Tim Berners-Lee advocates online “Magna Carta” to protect users worldwide
The inventor of the World Wide Web believes an online “Magna Carta” is needed to protect and enshrine the independence of the medium he created and the rights of its users worldwide.
Tim Berners-Lee told the Guardian the Web had come under increasing attack from governments and corporate influence and that new rules were needed to protect the “open, neutral” system.
Speaking exactly 25 years after he wrote the first draft of the first proposal for what would become the World Wide Web, the computer scientist said: “We need a global constitution — a bill of rights.” Sir Tim’s Magna Carta plan is to be taken up as part of an initiative called “the Web we want”, which calls on people to generate a digital bill of rights in each country — a statement of principles he hopes will be supported by public institutions, government officials and corporations. “Unless we have an open, neutral internet we can rely on without worrying about what’s happening at the back door, we can’t have open government, good democracy, good healthcare, connected communities and diversity of culture. It’s not naive to think we can have that, but it is naive to think we can just sit back and get it.”
Sir Tim has been an outspoken critic of the American and British spy agencies’ surveillance of citizens following the revelations by National Security Agency whistleblower Edward Snowden. In the light of what has emerged, he said, people were looking for an overhaul of how the security services were managed.
His views also echo across the technology industry, where there is particular anger about the efforts by the NSA and Britain’s GCHQ to undermine encryption and security tools — something many cybersecurity experts say has been counterproductive and undermined everyone’s security.
Principles of privacy, free speech and responsible anonymity would be explored in the Magna Carta scheme. “These issues have crept up on us,” Sir Tim said. “Our rights are being infringed more and more on every side, and the danger is that we get used to it. So I want to use the 25th anniversary for us all to do that, to take the web back into our own hands and define the web we want for the next 25 years.” The Web constitution proposal should also examine the impact of copyright laws and the cultural—societal issues around the ethics of technology.
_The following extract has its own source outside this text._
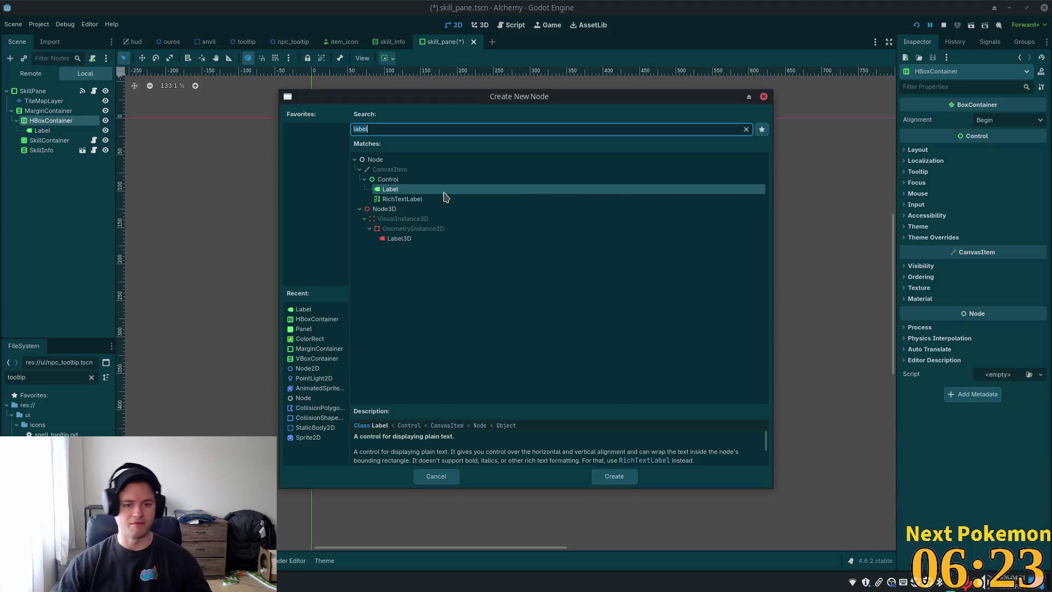
double_click(441, 190)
While regional regulation and cultural sensitivities would vary, Sir Tim said he believed a shared document of principle could provide an international standard for the values of the open web.
He is optimistic that the “web we want” campaign can be mainstream, despite the apparent lack of awareness of public interest in the Snowden story.
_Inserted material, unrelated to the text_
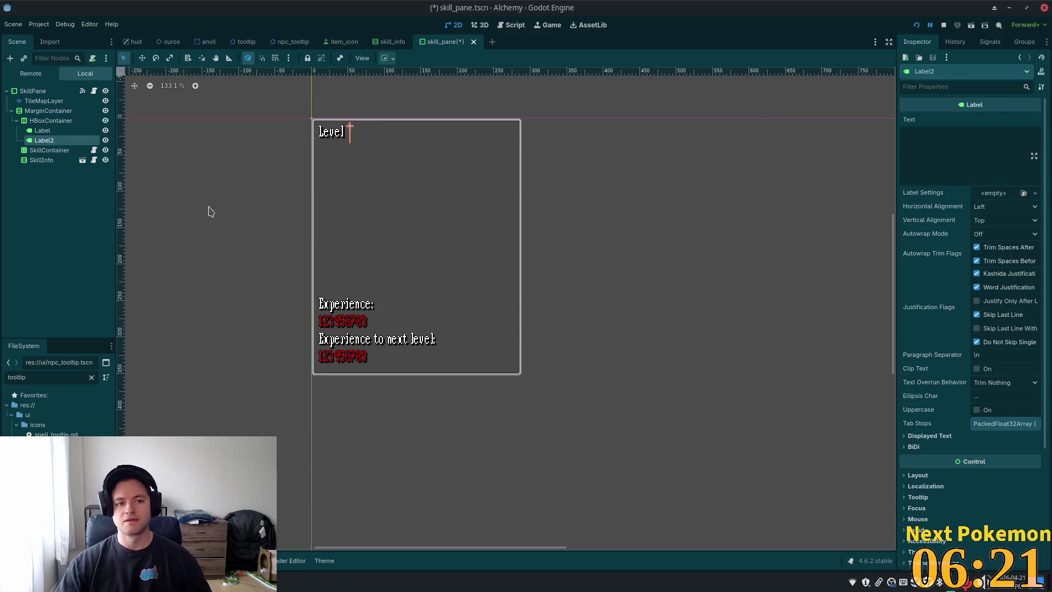
double_click(43, 130)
“I wouldn’t say people in the U.K. are apathetic — I would say that they have greater trust in their government than other countries. They have the attitude that we voted for them, so let them get on and do it.
“But we need our lawyers and our politicians to understand programming, to understand what can be done with a computer. We also need to revisit a lot of legal structure, copyright law — the laws that put people in jail which have been largely set up to protect the movie producers... None of this has been set up to preserve the day to day discourse between individuals and the day to day democracy that we need to run the country,” he said.
Sir Tim also spoke out strongly in favour of changing a key and controversial element of internet governance that would remove a small but symbolic piece of U.S. control. The U.S. has clung on to the Internet Assigned Numbers Authority contract (Iana contract), which controls the dominant database of all domain names, but has faced increased pressure post-Snowden.
He said: “The removal of the explicit link to the U. S. department of commerce is long overdue. The US can’t have a global place in the running of something which is so non-national. There is huge momentum towards that uncoupling but it is right we keep a multi-stakeholder approach, and one where governments and companies are both kept at arm’s length.”
Sir Tim also reiterated his concern that the Web could be balkanised by countries or organisations carving up the digital space to work under their own rules, whether for censorship, regulation or commerce.
“We all have to play a role in that future,” he said, citing resistance to proposed copyright theft regulation.
He said: “The key thing is getting people to fight for the web and to see the harm that a fractured Web would bring. Like any human system, the Web needs policing and of course we need national laws, but we must not turn the network into a series of national silos.” Sir Tim also starred in the London 2012 Olympics, typing the words “this is for everyone” on a computer in the centre of the arena. He has stuck firmly to the principle of openness, inclusivity and democracy since he invented the web in 1989, choosing not to commercialise his model. Rejecting the idea that government and commercial control of such a powerful medium was inevitable, Sir Tim said it would be impossible: “Not until they prise the keyboards from our cold, dead fingers.”